* _Provided text_:
================================

Building ML Infrastructure on AWS with Kiro: Part 1 — Network Foundation

Part 1 of a series on building production-grade infrastructure for deploying custom Random Forest and LSTM models on AWS.

The Mission

At Mica Mirai, we're building infrastructure to serve custom machine learning models — a Random Forest for structured predictions and an LSTM for time-series forecasting. Before any model touches a GPU, you need a network that's secure, observable, and ready for what comes next.

This post covers how we used Kiro, an AI-powered IDE, to go from a rough idea to fully deployed AWS network infrastructure across two environments in a single session. No console clicking. No copy-pasting Terraform snippets from blog posts. Just a conversation with an AI that writes production-grade IaC.

What's coming in Part 2: We'll migrate to a multi-account AWS landing zone with Organizations, Control Tower, SCPs, Tailscale hybrid networking to on-prem AI resources, and the full Well-Architected Framework foundation a startup needs before scaling to GPU compute.

Why Start with the Network?

It's tempting to jump straight to Kubernetes and GPUs. But every production ML system sits on top of networking decisions that are painful to change later — CIDR ranges, NAT egress strategy, subnet topology, audit logging. Get these wrong and you're re-architecting under pressure when the models are already in production.

Our requirements:

Two isolated environments — dev for iteration, prod for serving. No shared resources between them.
EKS-ready subnets — tagged for Kubernetes load balancer discovery from day one.
Cost-conscious dev — a NAT Instance instead of managed NAT Gateways saves ~$64/month in a non-production environment.
Security baseline from the start — private subnets with no IGW route, encrypted state and audit buckets, no static IAM credentials anywhere.
Full CI/CD — plan on PRs, auto-apply dev on merge, manual approval gate for prod.

The Kiro Workflow

Spec-Driven Development

Kiro's approach is spec-driven. Instead of jumping into code, we started with a structured conversation that produced three documents:

Requirements — 27 formal requirements covering everything from S3 state bucket encryption to CloudTrail multi-region logging. Each requirement has acceptance criteria written in a SHALL/SHALL NOT format that leaves no room for ambiguity.

================================

* _Material_:
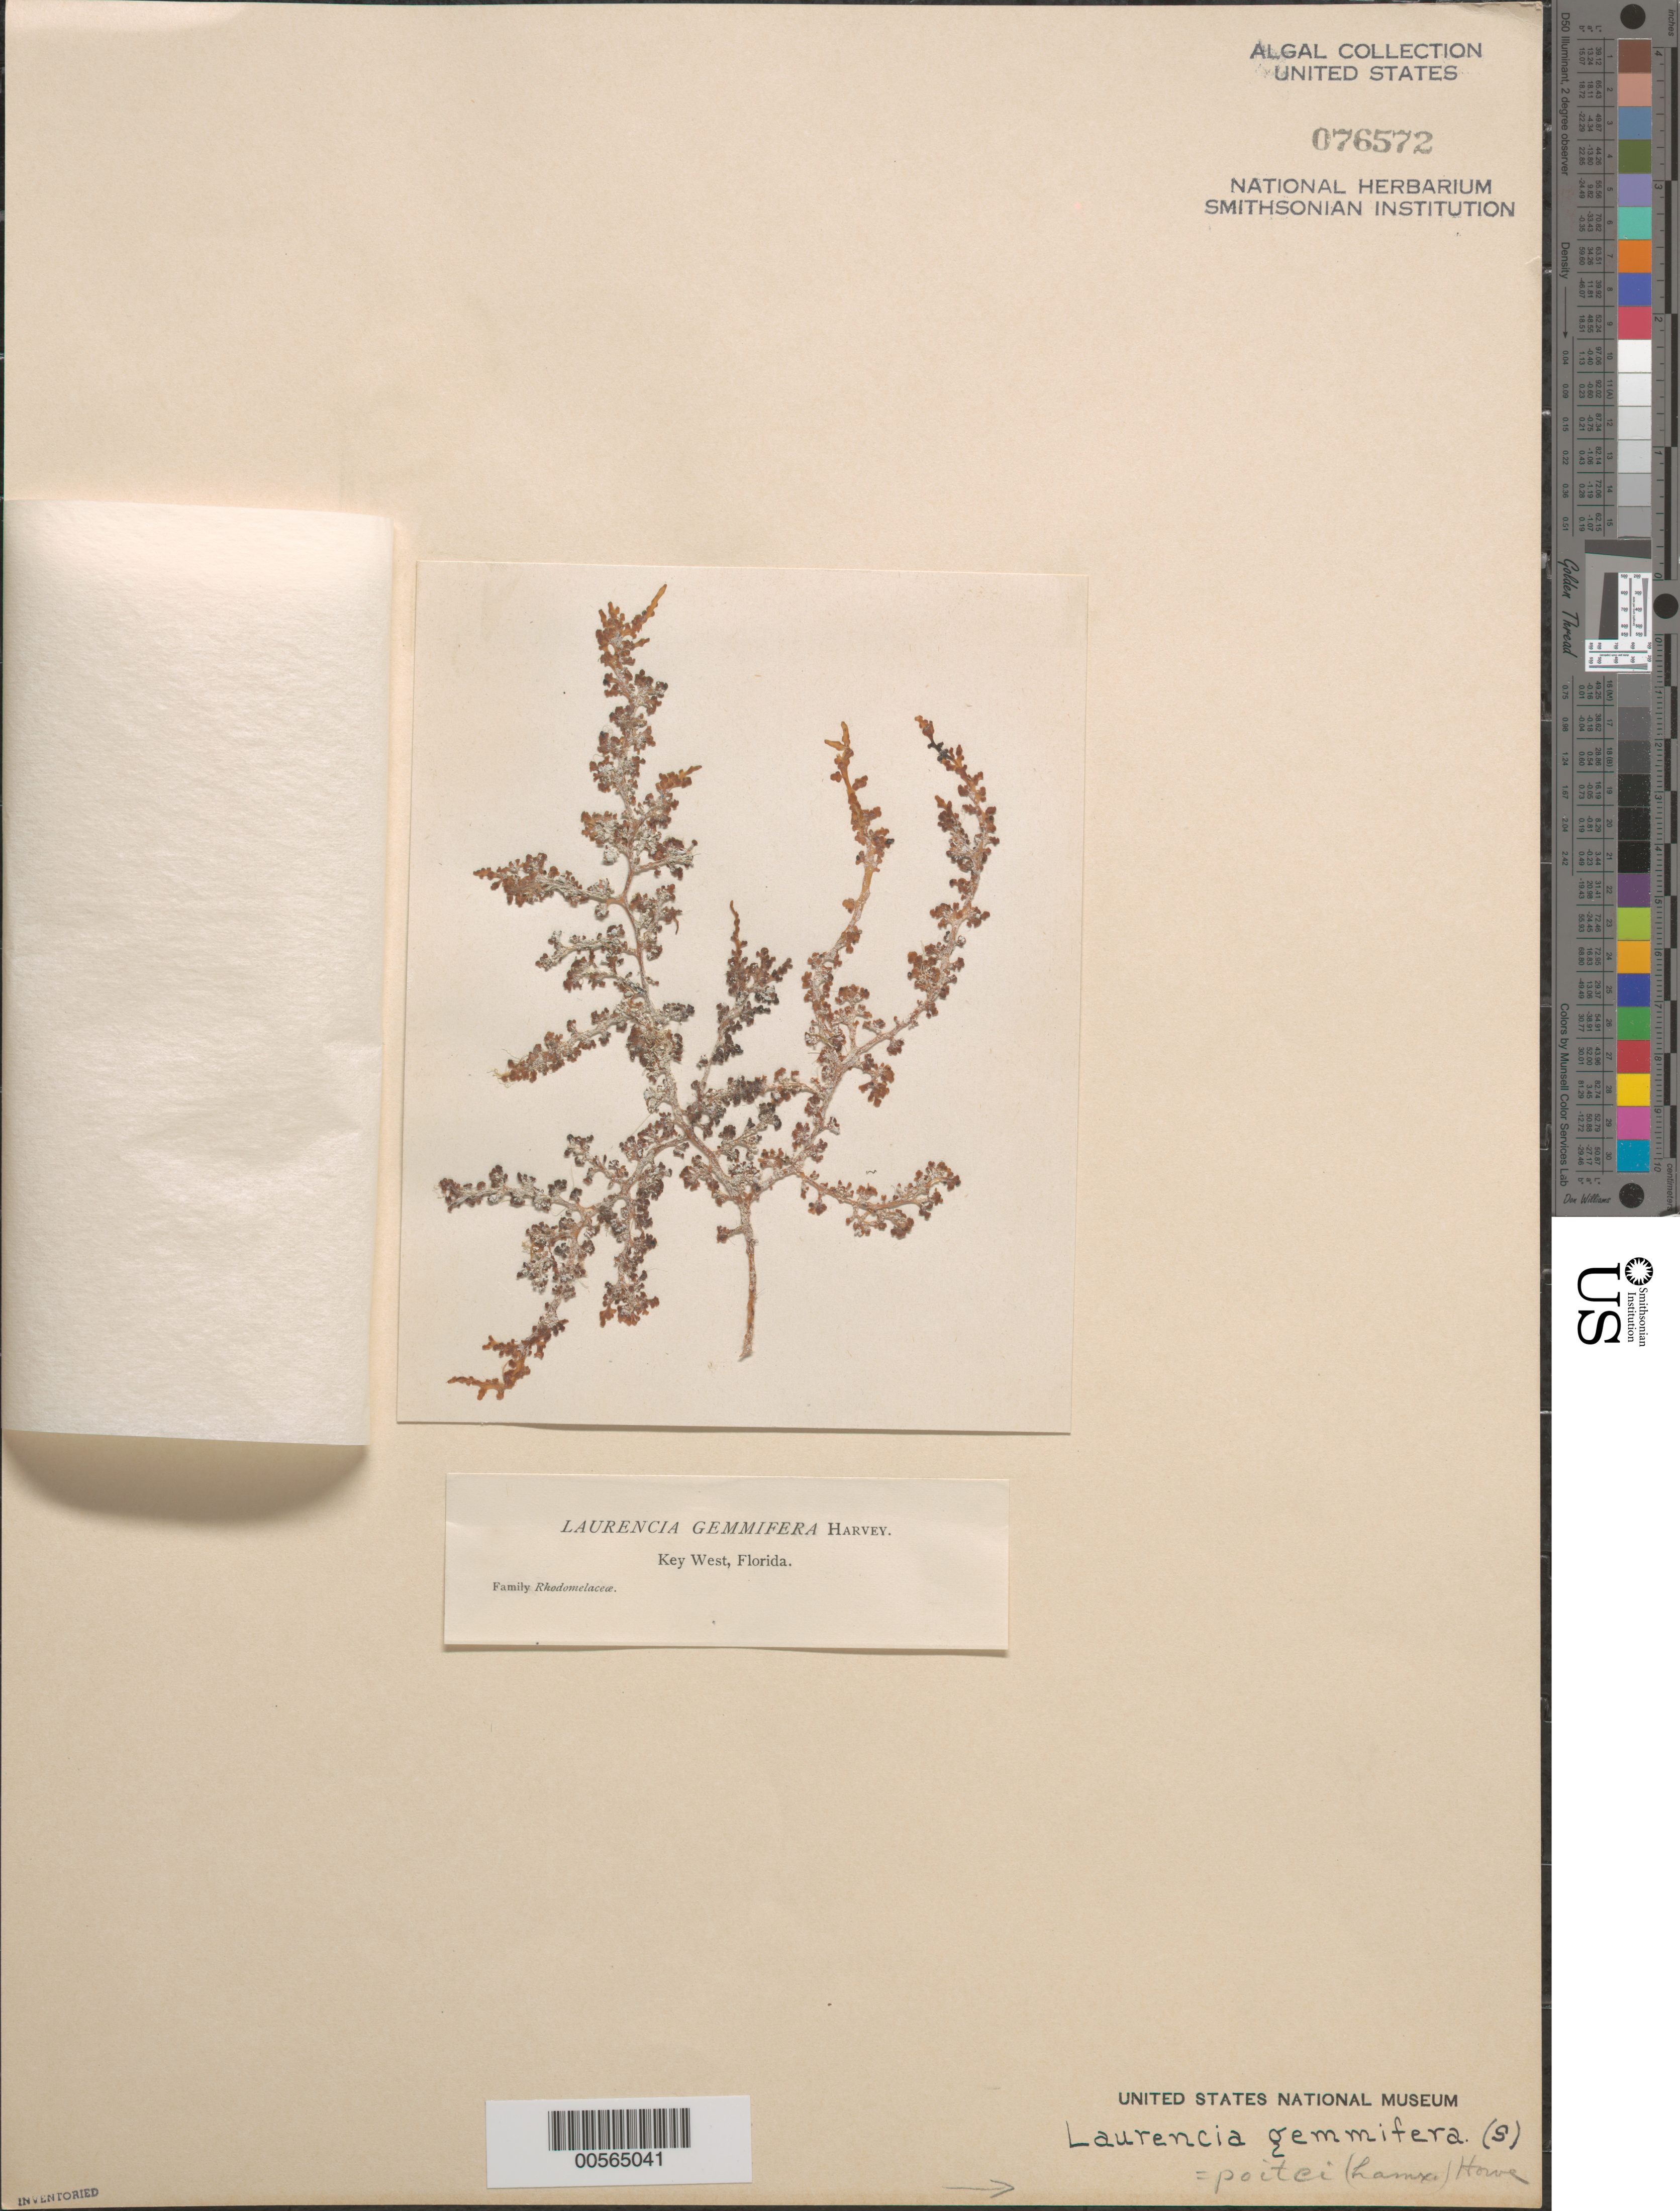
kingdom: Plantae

================================

* _What needs to be done_: Quote the post on building AWS network infrastructure with Kiro word for word, from "Kiro's approach is" to "room for ambiguity.".

* _Complete answer_:
Kiro's approach is spec-driven. Instead of jumping into code, we started with a structured conversation that produced three documents:

Requirements — 27 formal requirements covering everything from S3 state bucket encryption to CloudTrail multi-region logging. Each requirement has acceptance criteria written in a SHALL/SHALL NOT format that leaves no room for ambiguity.